Nietzsche geht darauf ein, und im Verlauf der Gespräche zwischen den beiden wird sehr viel von Nietzsches Philosophie und sehr viel Psychoanalyse eingeflochten.

Der Ausgang dieses ‚Experiments’ überrascht, nicht nur die Beteiligten.

Für mich ist unfassbar, wie intelligente und in ihrer Berufswelt völlig rational denkende und handelnde Menschen wie Nietzsche und Breuer in ihrem privaten Leben in dermassen existenzielle und lebensbedrohende Situationen geraten können, und dass sie sich daraus nicht mit eigenen Kraft befreien können. Das Paradox, dass solche Menschen dann aber anderen Menschen als Therapeuten helfen können, ist und bleibt für mich ein Rätsel.

Yalom schreibt flüssig und fantasievoll. Er mutet aber Lesern oder Leserinnen, die gegenüber der Psychoanalyse kritisch oder mindestens skeptisch eingestellt sind, einiges zu. Der Roman ist aber insofern interessant und lesenswert, indem er die handelnden Personen, auch wenn die Begegnung Breuer-Nietzsche fiktiv ist, näherbringt und in die Anfänge der Psychoanalyse einführt.

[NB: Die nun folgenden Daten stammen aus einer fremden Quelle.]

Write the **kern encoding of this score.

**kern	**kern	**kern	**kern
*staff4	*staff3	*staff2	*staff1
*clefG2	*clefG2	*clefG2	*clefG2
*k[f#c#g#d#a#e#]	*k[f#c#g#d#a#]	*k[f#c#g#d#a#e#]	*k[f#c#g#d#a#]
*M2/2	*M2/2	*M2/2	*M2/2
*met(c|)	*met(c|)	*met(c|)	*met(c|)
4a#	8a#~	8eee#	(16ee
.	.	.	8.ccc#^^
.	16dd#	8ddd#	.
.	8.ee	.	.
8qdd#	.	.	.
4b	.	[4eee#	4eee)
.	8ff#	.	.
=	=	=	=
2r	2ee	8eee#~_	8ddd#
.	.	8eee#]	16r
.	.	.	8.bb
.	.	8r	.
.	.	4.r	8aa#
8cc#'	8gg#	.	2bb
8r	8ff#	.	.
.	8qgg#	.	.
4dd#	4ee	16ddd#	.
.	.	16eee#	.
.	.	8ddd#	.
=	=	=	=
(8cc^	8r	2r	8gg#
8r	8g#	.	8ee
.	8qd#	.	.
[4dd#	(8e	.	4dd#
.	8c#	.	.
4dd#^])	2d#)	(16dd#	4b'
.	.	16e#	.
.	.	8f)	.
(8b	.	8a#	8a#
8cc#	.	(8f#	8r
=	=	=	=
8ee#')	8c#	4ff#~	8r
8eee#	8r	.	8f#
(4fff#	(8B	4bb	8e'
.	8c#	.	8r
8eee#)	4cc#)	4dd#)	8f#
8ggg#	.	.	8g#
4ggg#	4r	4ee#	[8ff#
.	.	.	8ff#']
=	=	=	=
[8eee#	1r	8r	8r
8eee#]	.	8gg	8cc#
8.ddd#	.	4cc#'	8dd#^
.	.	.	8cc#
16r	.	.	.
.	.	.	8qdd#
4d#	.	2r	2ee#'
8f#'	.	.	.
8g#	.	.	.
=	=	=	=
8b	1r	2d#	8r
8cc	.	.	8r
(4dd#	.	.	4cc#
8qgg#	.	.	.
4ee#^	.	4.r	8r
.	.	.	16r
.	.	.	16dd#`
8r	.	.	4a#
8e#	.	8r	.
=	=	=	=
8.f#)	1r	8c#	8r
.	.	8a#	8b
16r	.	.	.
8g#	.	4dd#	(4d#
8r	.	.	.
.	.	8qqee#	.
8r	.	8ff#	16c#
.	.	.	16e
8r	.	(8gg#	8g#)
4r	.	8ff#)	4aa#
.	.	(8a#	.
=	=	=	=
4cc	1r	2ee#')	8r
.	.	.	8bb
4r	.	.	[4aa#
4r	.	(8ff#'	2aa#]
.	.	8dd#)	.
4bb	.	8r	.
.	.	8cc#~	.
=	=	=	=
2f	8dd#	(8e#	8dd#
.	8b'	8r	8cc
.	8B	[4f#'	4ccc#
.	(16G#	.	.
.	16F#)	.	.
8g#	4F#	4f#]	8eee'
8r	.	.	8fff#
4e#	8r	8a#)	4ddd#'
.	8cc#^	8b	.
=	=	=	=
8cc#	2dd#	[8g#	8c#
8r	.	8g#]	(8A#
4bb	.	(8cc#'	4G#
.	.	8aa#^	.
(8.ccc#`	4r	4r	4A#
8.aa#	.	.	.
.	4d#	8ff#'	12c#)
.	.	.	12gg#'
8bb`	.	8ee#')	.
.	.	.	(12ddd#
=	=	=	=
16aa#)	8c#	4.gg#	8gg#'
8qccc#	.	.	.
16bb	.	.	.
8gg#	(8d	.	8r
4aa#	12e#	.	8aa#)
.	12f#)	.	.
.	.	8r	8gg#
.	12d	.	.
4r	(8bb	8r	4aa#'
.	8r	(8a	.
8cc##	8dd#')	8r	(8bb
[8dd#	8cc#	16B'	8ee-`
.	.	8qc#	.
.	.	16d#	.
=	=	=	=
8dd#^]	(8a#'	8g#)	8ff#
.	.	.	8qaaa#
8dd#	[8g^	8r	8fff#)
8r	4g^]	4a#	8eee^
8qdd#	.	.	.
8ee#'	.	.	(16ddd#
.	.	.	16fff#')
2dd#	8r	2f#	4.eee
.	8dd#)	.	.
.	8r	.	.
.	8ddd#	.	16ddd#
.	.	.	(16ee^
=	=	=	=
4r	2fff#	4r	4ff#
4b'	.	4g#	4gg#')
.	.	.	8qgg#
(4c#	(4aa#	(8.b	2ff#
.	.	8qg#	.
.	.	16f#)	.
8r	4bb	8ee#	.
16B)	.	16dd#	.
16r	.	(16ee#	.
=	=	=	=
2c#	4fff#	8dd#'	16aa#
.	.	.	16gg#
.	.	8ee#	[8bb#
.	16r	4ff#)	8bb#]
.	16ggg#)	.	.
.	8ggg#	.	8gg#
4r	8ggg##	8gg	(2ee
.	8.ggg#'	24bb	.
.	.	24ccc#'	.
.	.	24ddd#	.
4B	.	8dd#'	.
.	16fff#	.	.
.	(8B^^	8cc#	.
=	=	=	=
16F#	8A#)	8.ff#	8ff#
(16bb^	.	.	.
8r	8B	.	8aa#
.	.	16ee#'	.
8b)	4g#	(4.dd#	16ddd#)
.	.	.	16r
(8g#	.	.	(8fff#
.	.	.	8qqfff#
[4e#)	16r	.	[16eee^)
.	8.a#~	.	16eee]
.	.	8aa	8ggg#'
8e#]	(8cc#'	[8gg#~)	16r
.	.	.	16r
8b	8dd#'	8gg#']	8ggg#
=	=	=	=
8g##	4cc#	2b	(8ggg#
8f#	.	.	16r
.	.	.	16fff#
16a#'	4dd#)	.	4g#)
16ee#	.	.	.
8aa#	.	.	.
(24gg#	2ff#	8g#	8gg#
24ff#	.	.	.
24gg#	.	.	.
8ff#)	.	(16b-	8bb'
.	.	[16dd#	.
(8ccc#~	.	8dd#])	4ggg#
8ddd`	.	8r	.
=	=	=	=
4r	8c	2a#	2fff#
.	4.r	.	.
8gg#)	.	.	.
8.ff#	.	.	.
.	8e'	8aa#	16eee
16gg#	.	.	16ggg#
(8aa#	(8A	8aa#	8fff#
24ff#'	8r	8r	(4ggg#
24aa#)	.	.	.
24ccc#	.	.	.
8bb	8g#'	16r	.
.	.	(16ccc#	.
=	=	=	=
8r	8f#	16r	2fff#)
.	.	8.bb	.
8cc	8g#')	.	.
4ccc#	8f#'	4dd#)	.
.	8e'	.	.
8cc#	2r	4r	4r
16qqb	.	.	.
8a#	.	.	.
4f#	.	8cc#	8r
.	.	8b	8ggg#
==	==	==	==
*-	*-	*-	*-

Irvin D. YalomGewissermassen nebenbei erfahren Leserinnen Leser viel über Nietzsches Denken und Theorien, die als Philosophie zu bezeichnen mir schwerfällt. Denn in dem, was Yalom in den Roman eingeflochten hat, erkenne ich kein kohärentes und schon gar kein rational nachvollziehbares Gedankengebäude, aus dem sich praktische Handlungsanweisungen zum ‚guten‘ oder ‚richtigen‘ Leben, zur Sinnsuche oder zur Lösung von gesellschaftlichen Problemen herleiten liessen. Mir scheint, Nietzsche habe sich seine ‚Philosophie‘ so zurechtgelegt, dass sie ihm eine höhere geistige Rechtfertigung für sein ‚So-sein-Wollen‘ liefern möge. Seine Idee der ‚ewigen Wiederkehr‘, mit der er seinem Leben einen Sinn gab, ist erstens völlig frei von Fakten, empirischen Grundlagen und Bezügen zu Erkenntnissen anderer Denker, und zweitens eine sehr gute Illustration dessen, was ich meine, wenn ich vermute, Nietzsche habe damit primär seine persönliche Lebens-Exzentrizität so weit gerechtfertigt, dass er sich sogar als ‚auserwählt‘ wähnte und seiner Zeit um Generationen voraus fühlte. Er benötigte solche Konstrukte, um sich selbst nicht in Frage stellen zu müssen – denn davor hatte er Angst.